- The problem
Output every record exactly, apart from its images.

- Data for this exercise
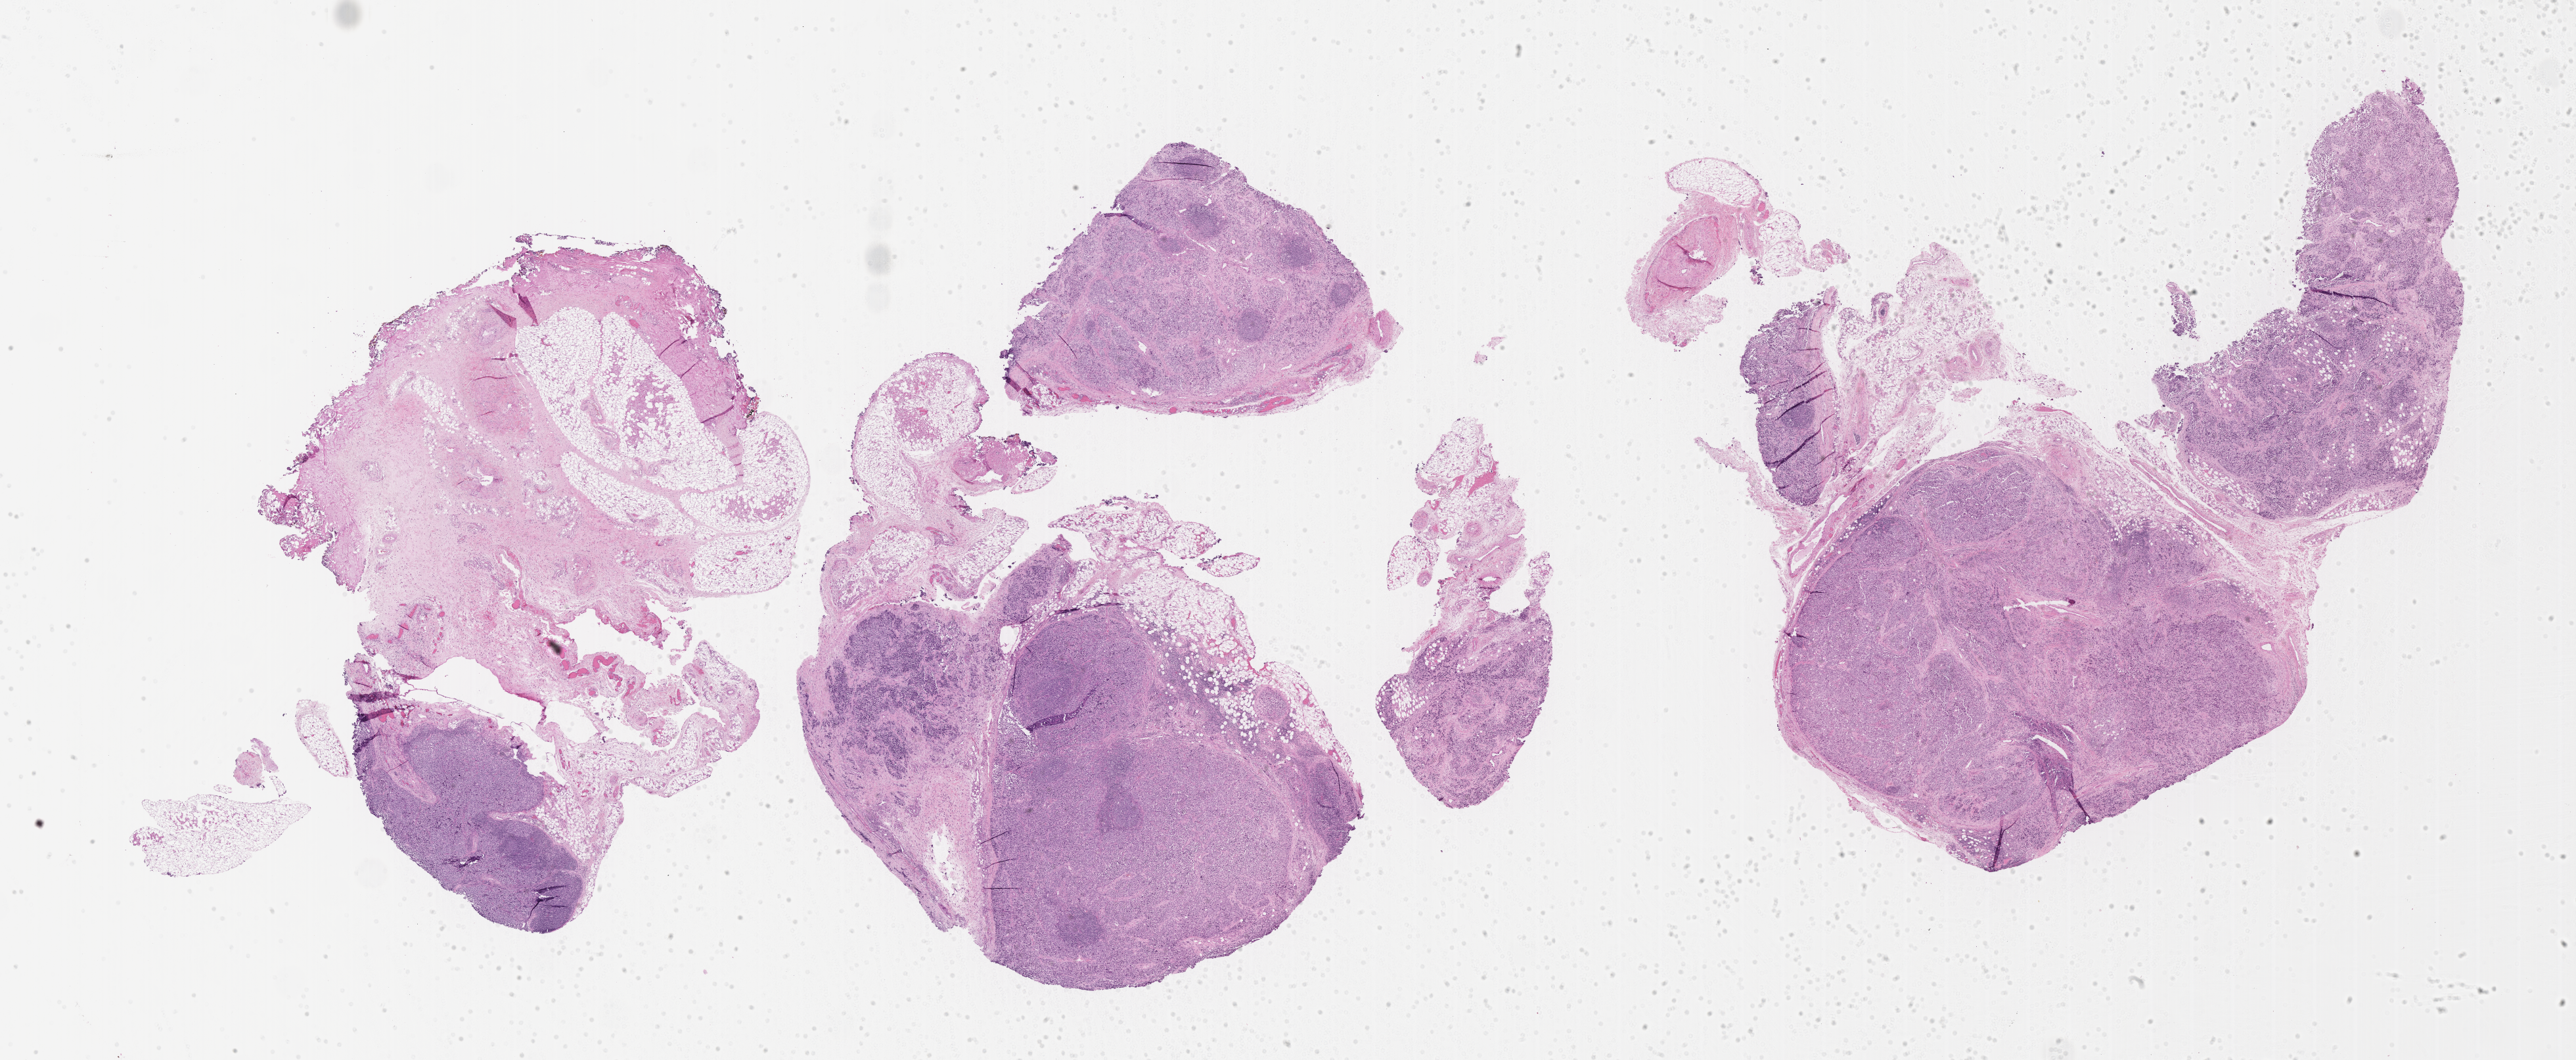
Whole-slide image, H&E stain of tumor tissue — shown as a low-resolution overview of the whole scanned area (about 31.7 x 13.0 mm). Formalin-fixed, paraffin-embedded (FFPE) tissue. Site: soft tissue, forearm. Patient: female, age 9.8 years at diagnosis.
Diagnosis: rhabdomyosarcoma; histological classification: alveolar rhabdomyosarcoma.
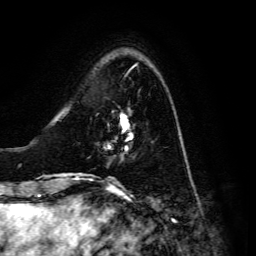
Breast MRI, one axial slice; position 37 of 134 along the scan axis; cropped to one breast; dynamic contrast-enhanced series, time point 2 of 6 at this slice position (early post-contrast); 3 T; TE 4.7 ms, TR 8.9 ms; 256 × 256 image matrix, field of view 180 × 180 mm. Female patient.
Outlined on this slice (semi-automatically segmented with operator editing):
- enhancing-tissue mask used for the functional tumour volume (all voxels passing the contrast-enhancement thresholds inside the analysis volume; usually the tumour): bounding box [x1, y1, x2, y2] px = [106, 112, 132, 157]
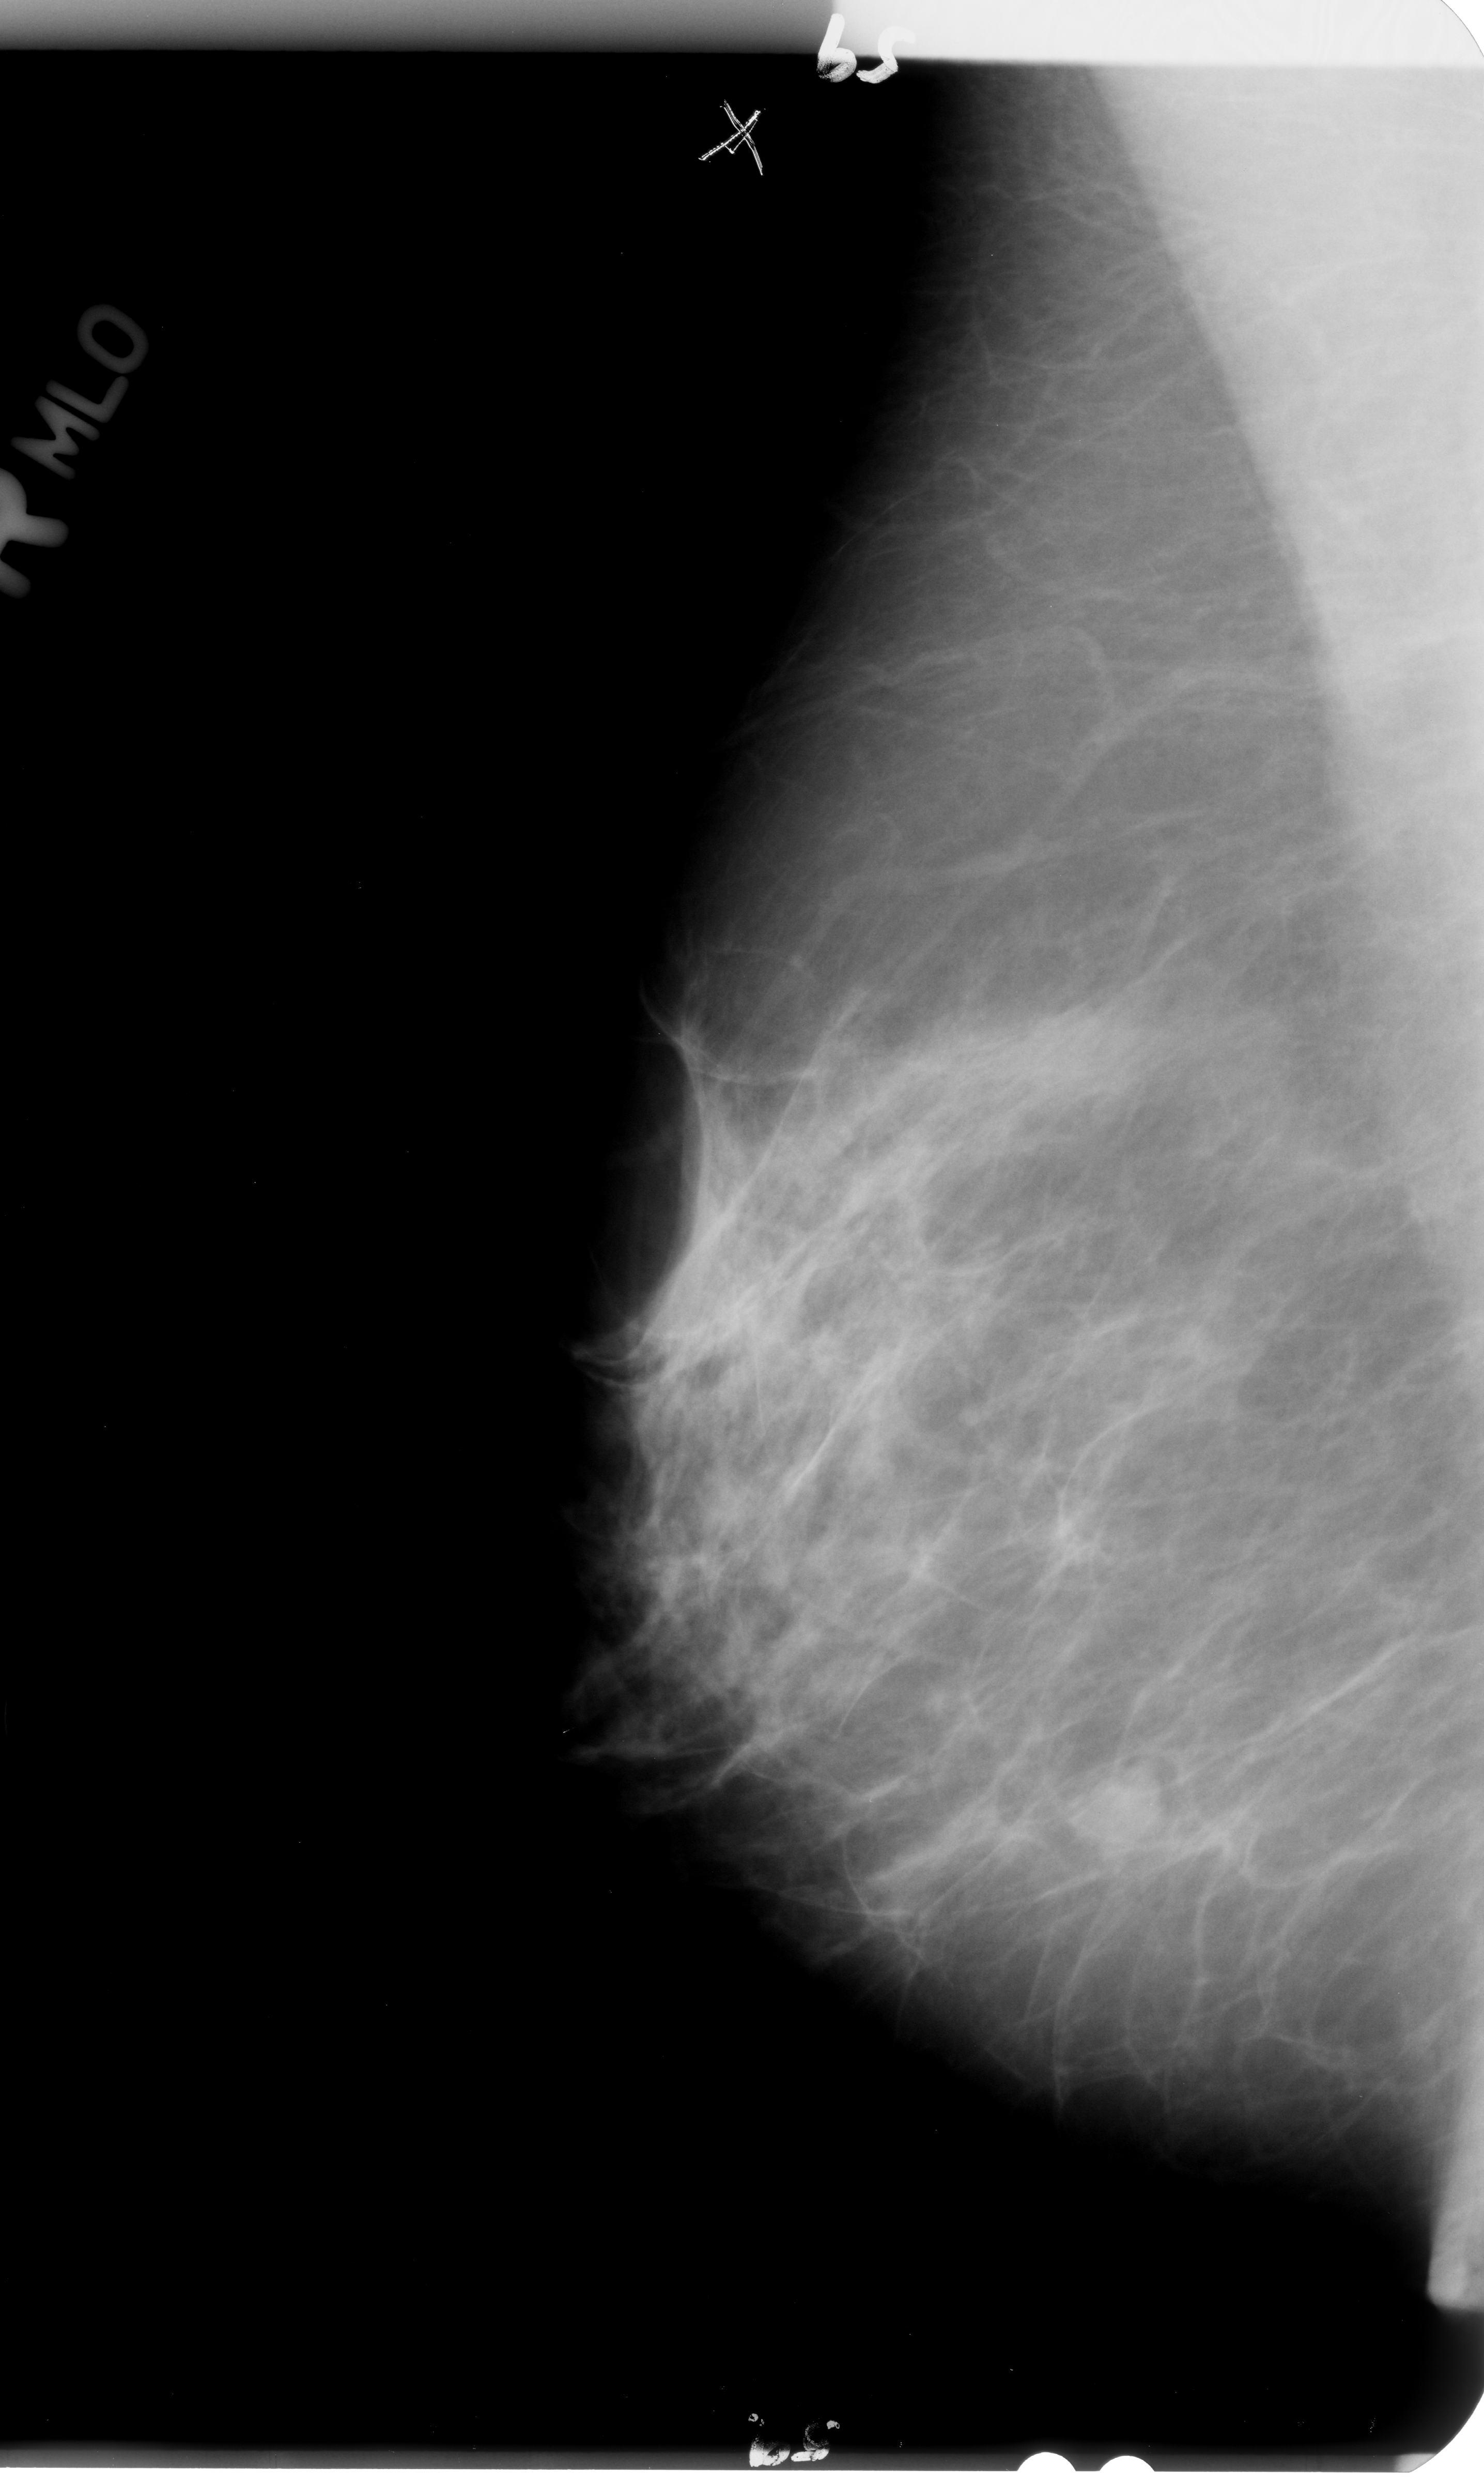
Mammogram (digitized film); right breast; mediolateral oblique (MLO) view; breast composition: scattered fibroglandular densities (BI-RADS density category 2 of 4).
- Abnormality record for this image: mass, shape irregular, margins microlobulated / ill defined; BI-RADS assessment category 4; pathology (as recorded): benign.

- Task output
Whole-slide image, H&E stain of tumor tissue — shown as a low-resolution overview of the whole scanned area (about 31.7 x 13.0 mm). Formalin-fixed, paraffin-embedded (FFPE) tissue. Site: soft tissue, forearm. Patient: female, age 9.8 years at diagnosis.
Diagnosis: rhabdomyosarcoma; histological classification: alveolar rhabdomyosarcoma.
Breast MRI, one axial slice; position 37 of 134 along the scan axis; cropped to one breast; dynamic contrast-enhanced series, time point 2 of 6 at this slice position (early post-contrast); 3 T; TE 4.7 ms, TR 8.9 ms; 256 × 256 image matrix, field of view 180 × 180 mm. Female patient.
Outlined on this slice (semi-automatically segmented with operator editing):
- enhancing-tissue mask used for the functional tumour volume (all voxels passing the contrast-enhancement thresholds inside the analysis volume; usually the tumour): bounding box [x1, y1, x2, y2] px = [106, 112, 132, 157]
Mammogram (digitized film); right breast; mediolateral oblique (MLO) view; breast composition: scattered fibroglandular densities (BI-RADS density category 2 of 4).
- Abnormality record for this image: mass, shape irregular, margins microlobulated / ill defined; BI-RADS assessment category 4; pathology (as recorded): benign.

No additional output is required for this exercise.